Perchè a ragion veduta è stato l'atteggiamento più giusto e produttivo che io possa aver messo in campo, sempre, e quest' anno ha prodotto frutti che mi hanno persino commosso.


----------



## Paolo78mi (21 Dicembre 2016)

Fiammetta ha detto:


> Ormai  il 2017 è alle porte,se doveste rappresentare il vostro 2016 con una parola quale scegliereste e perché ?
> 
> Parto io ....e la mia parola è *forza*, mai come in questo anno ho capito di come si possa esser forti di fronte ad avversità di vario genere.
> 
> ho dimostrato a me stessa di esser una persona forte e cazzuta ... Non male, non male veramente  avanti tutta !!!!

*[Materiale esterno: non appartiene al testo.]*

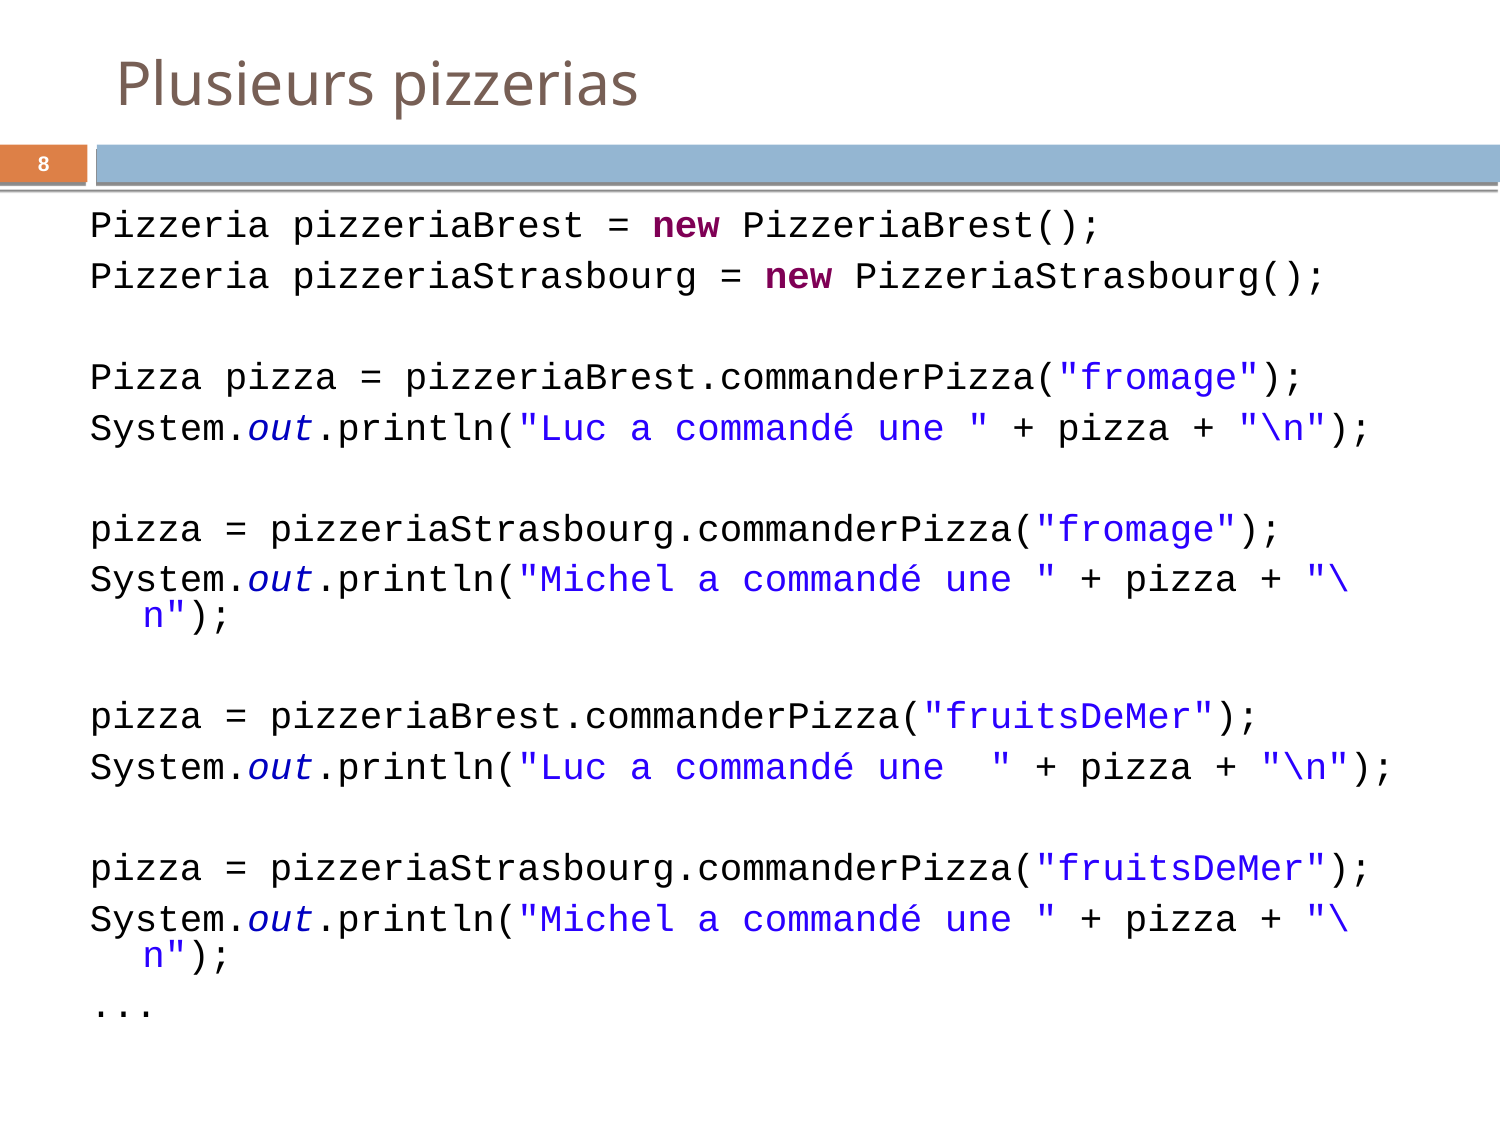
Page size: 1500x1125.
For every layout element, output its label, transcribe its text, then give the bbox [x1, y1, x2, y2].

list Pizzeria pizzeriaBrest = new PizzeriaBrest(); Pizzeria pizzeriaStrasbourg = new PizzeriaStrasbourg(); Pizza pizza = pizzeriaBrest.commanderPizza("fromage"); System.out.println("Luc a commandé une " + pizza + "\n"); pizza = pizzeriaStrasbourg.commanderPizza("fromage"); System.out.println("Michel a commandé une " + pizza + "\n"); pizza = pizzeriaBrest.commanderPizza("fruitsDeMer"); System.out.println("Luc a commandé une " + pizza + "\n"); pizza = pizzeriaStrasbourg.commanderPizza("fruitsDeMer"); System.out.println("Michel a commandé une " + pizza + "\n"); ... [75, 201, 1425, 1125]
title Plusieurs pizzerias [100, 37, 1438, 126]
slide_number <numéro> [0, 143, 88, 184]
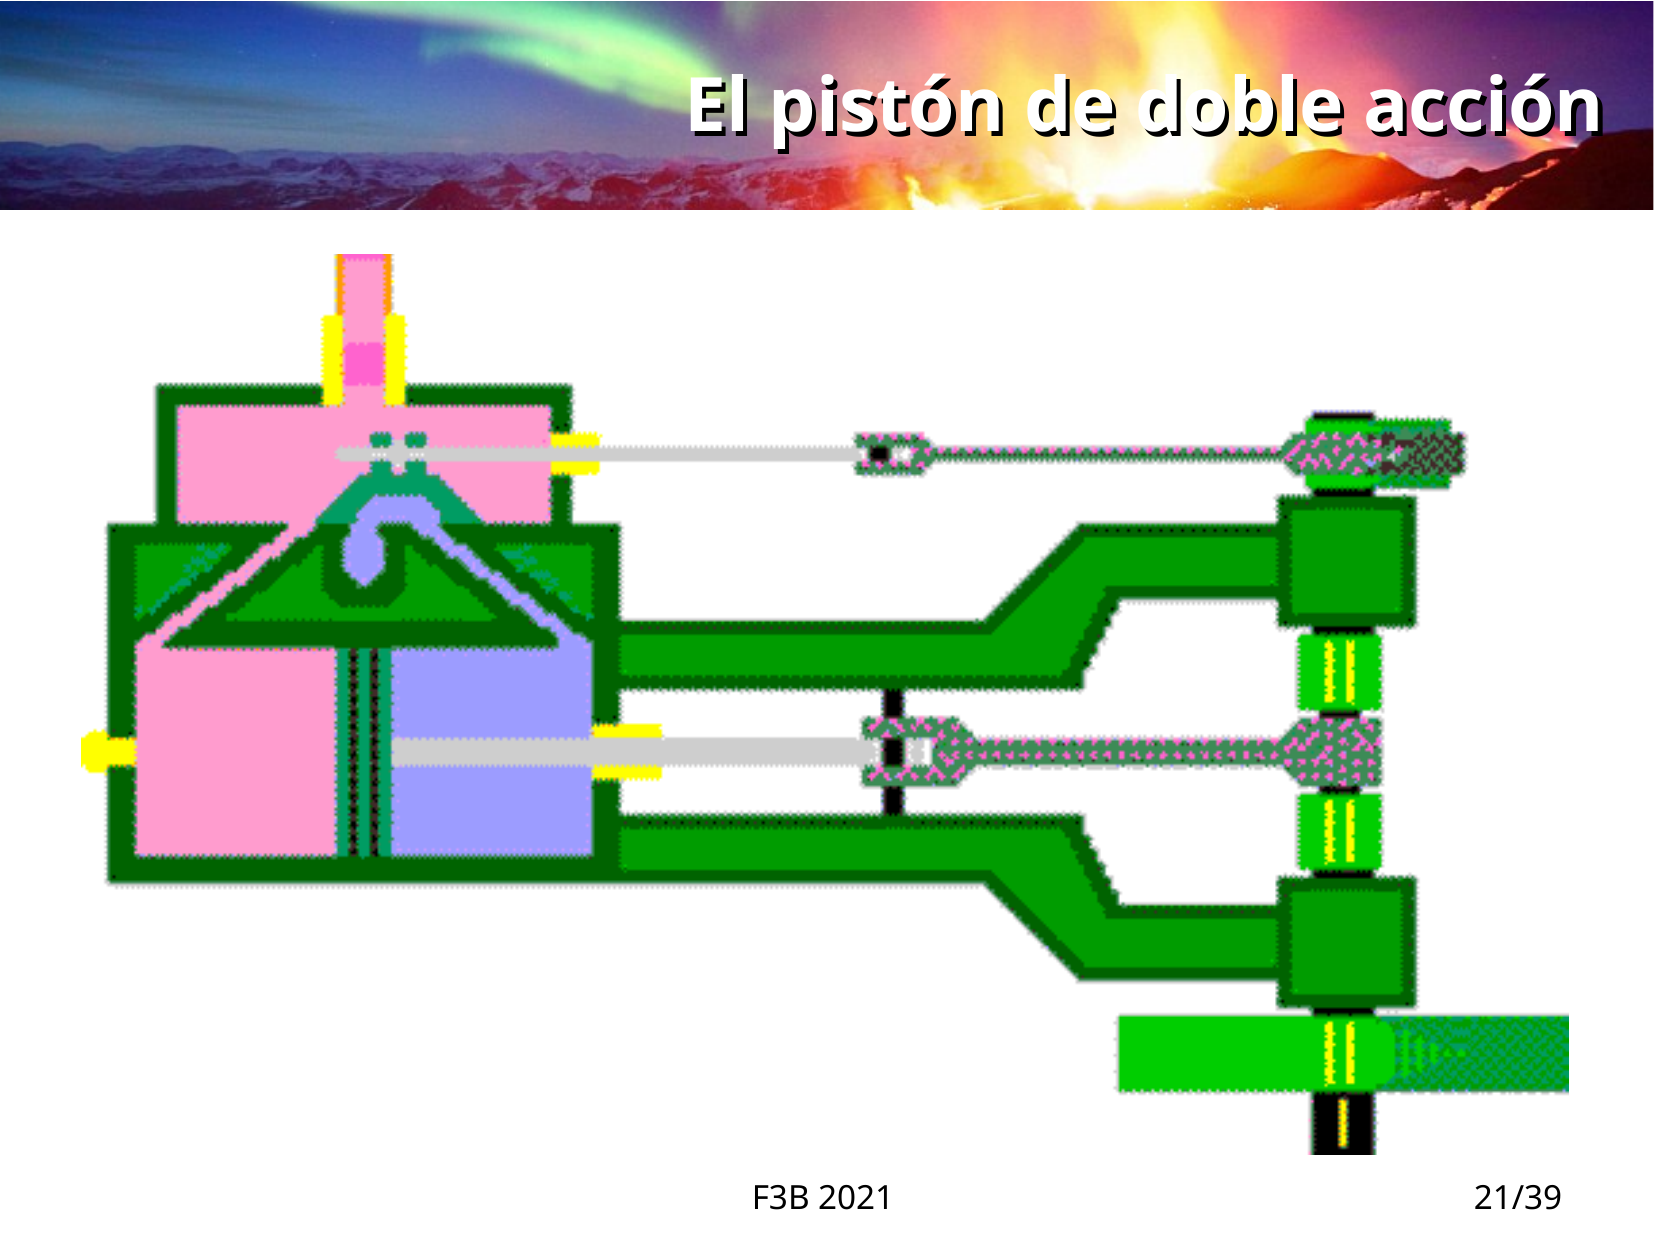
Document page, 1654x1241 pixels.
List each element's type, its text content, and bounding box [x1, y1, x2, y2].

picture [0, 1, 1654, 210]
picture [81, 254, 1569, 1156]
title El pistón de doble acción [45, 15, 1606, 191]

La mia parola è *CAMBIAMENTO
*Ne avevo proprio pieni i c*** di "J" coetanea sposata con figlie e di tutti i casini creatomi.... di lei dell'altra 31enne assetata di sesso di entrambe e dei casini CREATI... e cosi ho preso la palla al balzo e chiuso con entrambe, c'è voluto un po', c'è voluto del tempo per meditare, ma qui URGONO soluzioni a sti PROBLEMI....
Ah PS : dopo 20anni ho anche chiuso con il FUMO di Sigarette... eheheheheheh
un bel CAMBIAMENTO DIREI !!!!
Attendo le due POLLE al Varco... prima o poi torneranno all'ATTACCO !!!


----------



## Ginevra65 (21 Dicembre 2016)

Paolo78mi ha detto:


> La mia parola è *CAMBIAMENTO
> *Ne avevo proprio pieni i c*** di "J" coetanea sposata con figlie e di tutti i casini creatomi.... di lei dell'altra 31enne assetata di sesso di entrambe e dei casini CREATI... e cosi ho preso la palla al balzo e chiuso con entrambe, c'è voluto un po', c'è voluto del tempo per meditare, ma qui URGONO soluzioni a sti PROBLEMI....
> Ah PS : dopo 20anni ho anche chiuso con il FUMO di Sigarette... eheheheheheh
> un bel CAMBIAMENTO DIREI !!!!
> Attendo le due POLLE al Varco... prima o poi torneranno all'ATTACCO !!!


 meriti una lode per aver smesso di fumare sigarette:carneval:, tornano le galline tornano:rotfl:


----------



## Fiammetta (21 Dicembre 2016)

Paolo78mi ha detto:


> La mia parola è *CAMBIAMENTO
> *Ne avevo proprio pieni i c*** di "J" coetanea sposata con figlie e di tutti i casini creatomi.... di lei dell'altra 31enne assetata di sesso di entrambe e dei casini CREATI... e cosi ho preso la palla al balzo e chiuso con entrambe, c'è voluto un po', c'è voluto del tempo per meditare, ma qui URGONO soluzioni a sti PROBLEMI....
> Ah PS : dopo 20anni ho anche chiuso con il FUMO di Sigarette... eheheheheheh
> un bel CAMBIAMENTO DIREI !!!!
> Attendo le due POLLE al Varco... prima o poi torneranno all'ATTACCO !!!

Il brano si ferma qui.